### Texte source
*****
L'Église et la bombe
L’ombre du conflit nucléaire est davantage présente dans les esprits depuis le début de la guerre en Ukraine. En cette date de commémoration du bombardement de Nagasaki, petit rappel de la parole de l’Église catholique et des papes sur les armes de destruction massive.
Le 9 août 1945, les États-Unis lançaient leur seconde attaque nucléaire sur le Japon, à Nagasaki. Trois jours plus tôt, la ville d’Hiroshima avait déjà subi le feu atomique. On estime que ces deux bombardements ont coûté la vie à près de 140’000 personnes. Le monde découvrait alors avec effroi l’énorme pouvoir destructeur de ces armes.
L’Eglise catholique ne tarda pas à mettre en garde contre cette menace d’anéantissement de la civilisation. Dès février 1948, le pape Pie XII s’exprima à ce sujet, qualifiant le nucléaire de «L’arme la plus terrible que l’esprit humain ait conçue jusqu’à présent». Afin de ne pas minimiser le danger, le pontife italien brandissait des scènes apocalyptiques. «Des villes entières, même parmi les plus grandes et les plus riches en histoire et en art, anéanties; une couverture noire de mort sur la matière pulvérisée, recouvrant d’innombrables victimes aux membres brûlés, tordus, éparpillés, tandis que d’autres gémissent dans l’agonie de la mort», décrivait Pie XII le 24 décembre 1955, dans son message de Noël adressé au monde entier.
La menace d’une auto-destruction
Des avertissements rendus plus pressants encore par la crise des missiles cubains, qui en 1962, ont amené le monde au bord de l’holocauste nucléaire. A travers Radio Vatican, le pape Jean XXIII lançait alors un appel pour éviter le conflit: «La main sur la conscience, qu’ils entendent le cri angoissé qui, de toutes les parties de la terre, des enfants innocents aux personnes âgées, des individus aux communautés, monte au ciel: Paix! La paix!»
«Dans une guerre nucléaire, il n’y aurait pas de gagnants, mais seulement des victimes»
*****
### Travail demandé
Recopiez le passage du texte sur l'Église et la bombe situé entre « L’Eglise catholique ne » et « au monde entier. », bornes incluses, en substituant « prélat » à « pontife ».

Sorties de pose structurées
*****
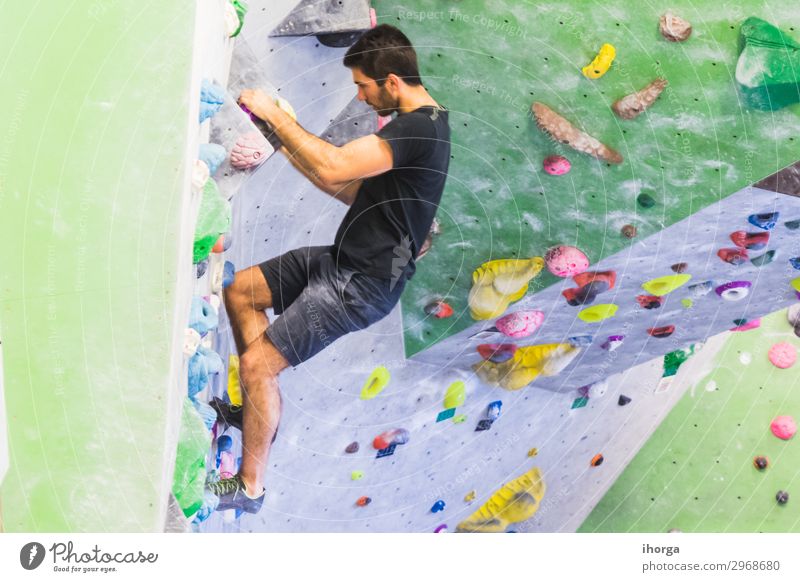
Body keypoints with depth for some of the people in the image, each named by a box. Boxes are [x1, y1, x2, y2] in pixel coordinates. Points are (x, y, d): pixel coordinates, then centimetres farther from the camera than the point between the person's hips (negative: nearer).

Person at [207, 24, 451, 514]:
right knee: (240, 291, 13)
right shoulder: (416, 124, 12)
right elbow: (357, 192, 16)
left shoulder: (420, 128, -21)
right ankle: (259, 408, 25)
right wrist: (293, 150, 8)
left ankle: (249, 487, 11)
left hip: (363, 284, -10)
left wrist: (274, 114, -18)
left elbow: (333, 168, -32)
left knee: (257, 363, -9)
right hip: (343, 258, 10)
*****
### Réponse attendue
L’Eglise catholique ne tarda pas à mettre en garde contre cette menace d’anéantissement de la civilisation. Dès février 1948, le pape Pie XII s’exprima à ce sujet, qualifiant le nucléaire de «L’arme la plus terrible que l’esprit humain ait conçue jusqu’à présent». Afin de ne pas minimiser le danger, le prélat italien brandissait des scènes apocalyptiques. «Des villes entières, même parmi les plus grandes et les plus riches en histoire et en art, anéanties; une couverture noire de mort sur la matière pulvérisée, recouvrant d’innombrables victimes aux membres brûlés, tordus, éparpillés, tandis que d’autres gémissent dans l’agonie de la mort», décrivait Pie XII le 24 décembre 1955, dans son message de Noël adressé au monde entier.